§ **Exercise inputs**
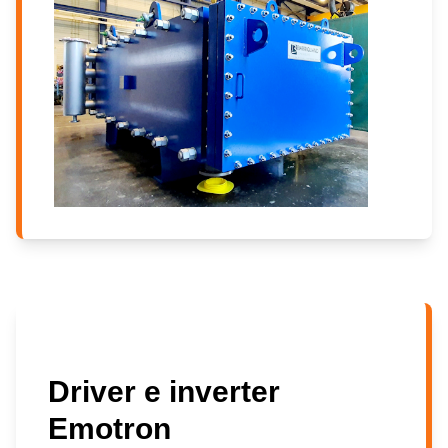
Driver e inverter
Emotron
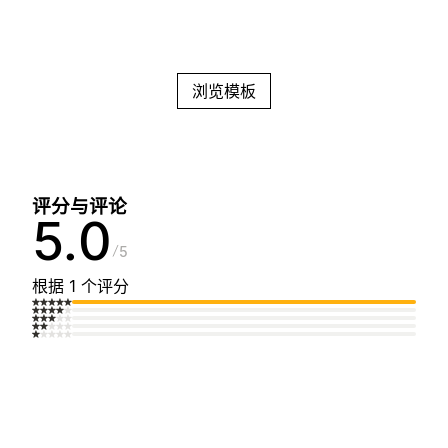
浏览模板
评分与评论
5.0
5
根据 1 个评分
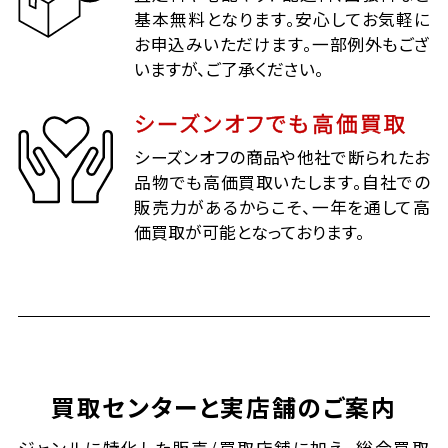
基本無料となります。安心してお気軽に
お申込みいただけます。一部例外もござ
いますが、ご了承ください。
シーズンオフでも高価買取
シーズンオフの商品や他社で断られたお
品物でも高価買取いたします。自社での
販売力があるからこそ、一年を通して高
価買取が可能となっております。
買取センターと実店舗のご案内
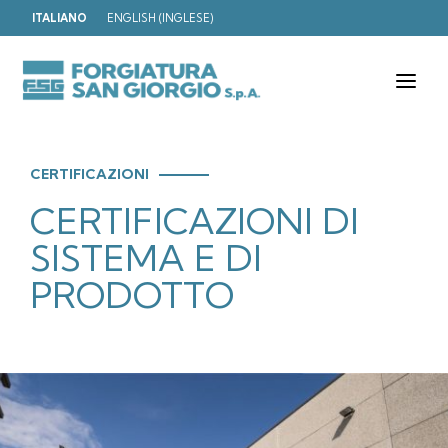
ITALIANO
ENGLISH
(
INGLESE
)
T
o
g
g
l
e
CERTIFICAZIONI
n
CERTIFICAZIONI DI
a
v
i
SISTEMA E DI
g
a
PRODOTTO
t
i
o
n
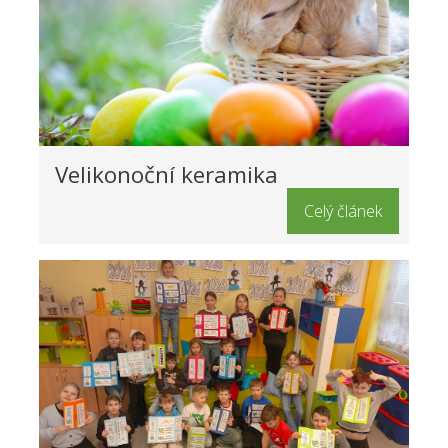
Velikonoční keramika
Celý článek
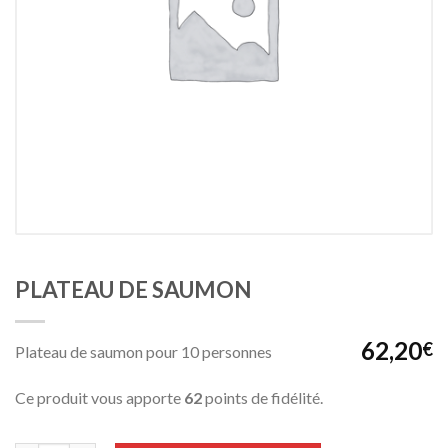
PLATEAU DE SAUMON
62,20
€
Plateau de saumon pour 10 personnes
Ce produit vous apporte
62
points de fidélité.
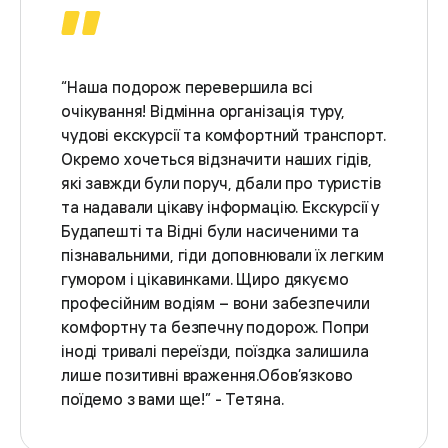
“Наша подорож перевершила всі
очікування! Відмінна організація туру,
чудові екскурсії та комфортний транспорт.
Окремо хочеться відзначити наших гідів,
які завжди були поруч, дбали про туристів
та надавали цікаву інформацію. Екскурсії у
Будапешті та Відні були насиченими та
пізнавальними, гіди доповнювали їх легким
гумором і цікавинками. Щиро дякуємо
професійним водіям – вони забезпечили
комфортну та безпечну подорож. Попри
іноді тривалі переїзди, поїздка залишила
лише позитивні враження.Обов’язково
поїдемо з вами ще!” - Тетяна.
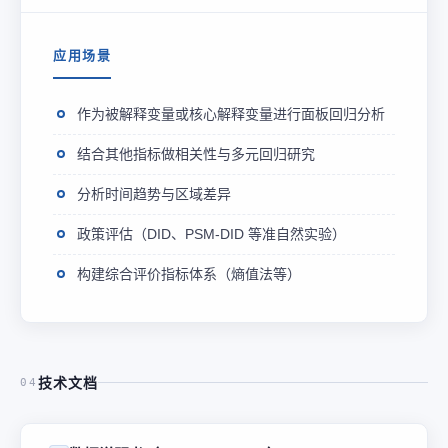
应用场景
作为被解释变量或核心解释变量进行面板回归分析
结合其他指标做相关性与多元回归研究
分析时间趋势与区域差异
政策评估（DID、PSM-DID 等准自然实验）
构建综合评价指标体系（熵值法等）
技术文档
04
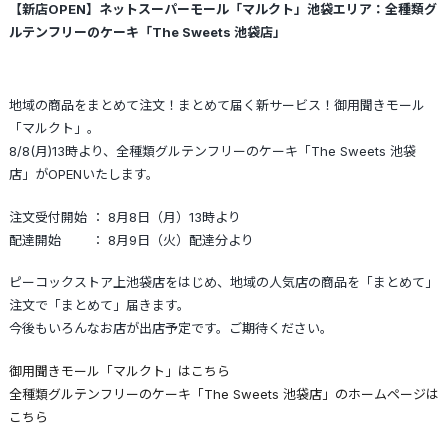
【新店OPEN】ネットスーパーモール「マルクト」池袋エリア：全種類グ
ルテンフリーのケーキ「The Sweets 池袋店」
地域の商品をまとめて注文！まとめて届く新サービス！御用聞きモール
「マルクト」。
8/8(月)13時より、全種類グルテンフリーのケーキ「The Sweets 池袋
店」がOPENいたします。
注文受付開始 ： 8月8日（月）13時より
配達開始 ： 8月9日（火）配達分より
ピーコックストア上池袋店をはじめ、地域の人気店の商品を「まとめて」
注文で「まとめて」届きます。
今後もいろんなお店が出店予定です。ご期待ください。
御用聞きモール「マルクト」はこちら
全種類グルテンフリーのケーキ「The Sweets 池袋店」のホームページは
こちら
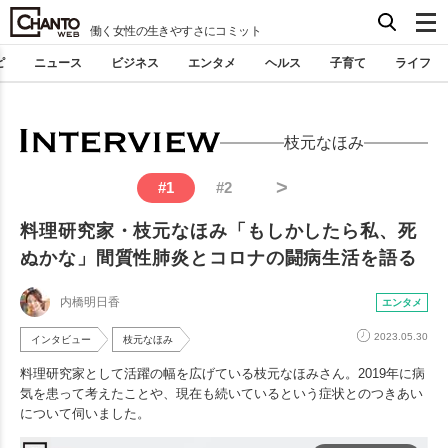
働く女性の生きやすさにコミット
ピ
ニュース
ビジネス
エンタメ
ヘルス
子育て
ライフ
枝元なほみ
>
#
1
#
2
料理研究家・枝元なほみ「もしかしたら私、死
ぬかな」間質性肺炎とコロナの闘病生活を語る
内橋明日香
エンタメ
2023.05.30
インタビュー
枝元なほみ
料理研究家として活躍の幅を広げている枝元なほみさん。2019年に病
気を患って考えたことや、現在も続いているという症状とのつきあい
について伺いました。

§ **Exercise brief**
Check each line of the records for the word "全種類グルテンフリーのケーキ", and show the lines that contain it.

§ **Solution to this problem**
8/8(月)13時より、全種類グルテンフリーのケーキ「The Sweets 池袋
全種類グルテンフリーのケーキ「The Sweets 池袋店」のホームページは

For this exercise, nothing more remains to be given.